On ne se sentait pas si libres que ça, en fin de compte. Et en toute objectivité, le fait que les ventes n’aient pas suivi (13 000) faisait de nous les cinquantièmes sur la liste des mises en avant. Donc, peu d’avenir. De plus, lors d’une éventuelle signature avec Sony Music, nous avions appris que « Barclay » avait mis les bâtons dans les roues en exigeant de garder les droits francophones… Bref.
Bien sûr les Welcome ne m’ont jamais quitté. Et ma vision des choses a évolué avec le temps. 25 ans, c’est pas rien. J’ai eu le temps de faire le tour de la question et je n’en veux à personne ni à moi d’ailleurs car je m’en suis voulu, au début. Le plus contraignant a je pense été ce moment où tu réalises que tout ce qui t’a fait, cette partie de ta vie où tu te levais sans te poser de questions, était derrière toi.
Tu te retrouves alors quelque peu démuni face à l’avenir. Il faut réinventer, se re-projeter. Quand tu n’as fait que de la musique depuis tes 15 ans, c’est pas évident. Dans ce cas là comme toujours, les rencontres comptent beaucoup et ce sont les amis qui te font avancer. Qui t’apportent cette nouveauté. La grosse activité dont tu parles n’a pas été toujours aussi importante.
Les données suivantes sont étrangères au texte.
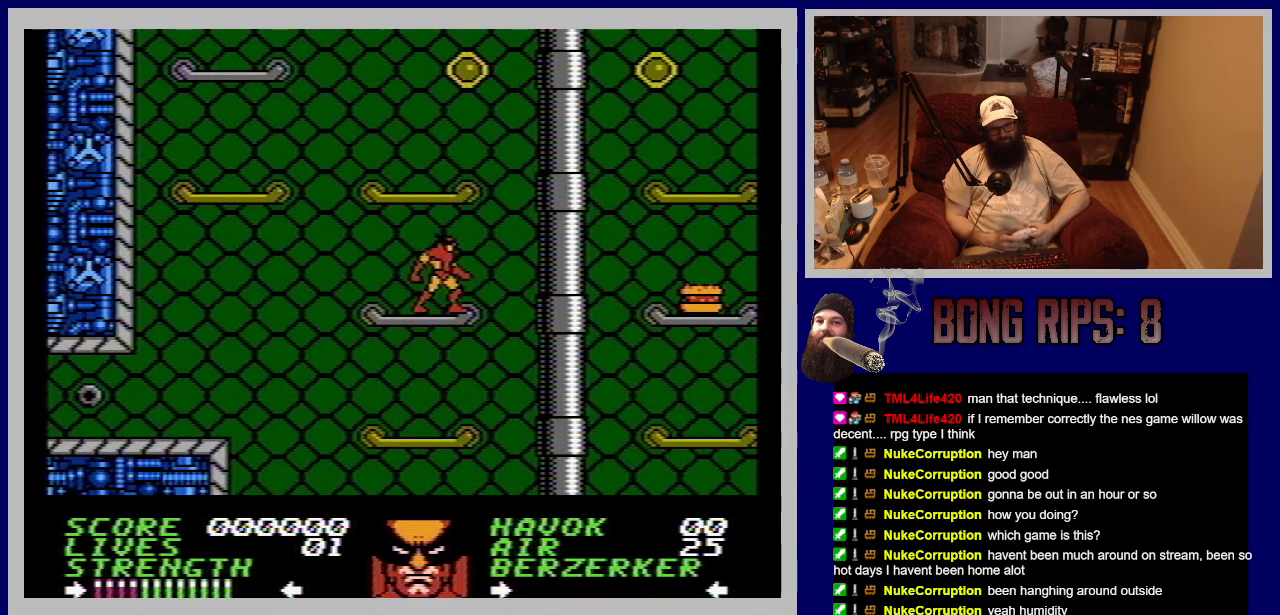
{"buttons": [], "events": []}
J’ai passé quelques années à ne plus vraiment composer. J’avais toujours en tête de refaire un groupe. Mais la tâche me semblait hors de mes forces. Surtout quand tu sais le degré d’implication que cela demande. C’est sûr, le doute était là quant à mon avenir musical.
Cela reviendra avec le temps.
9) Que deviennent, d’ailleurs, les ex-Welcome to Julian ?
Fred vit aux Etats-unis, Philippe est à Paris et Jacques au Québec. Ah ah ! Toujours ce côté mainstream. Aux dernières nouvelles, tout le monde va bien. Pour le reste, les choses plus personnelles, il faudrait leur demander.
10) Comment as-tu rebondi sur l’arrêt de Welcome to Julian ? Est-ce à ce moment que l’ère « solo » prend son envol ?
J’ai longtemps continué à fonctionner en termes de groupe. Pour moi, c’était l’essence même du rock, du moins de faire partie d’un groupe. Je trouve cette idée toujours magique. Que quelques personnes réunies arrivent à donner la preuve que travailler ensemble et créer ensemble est possible, et puissent donner du plaisir aux autres, me fascine toujours.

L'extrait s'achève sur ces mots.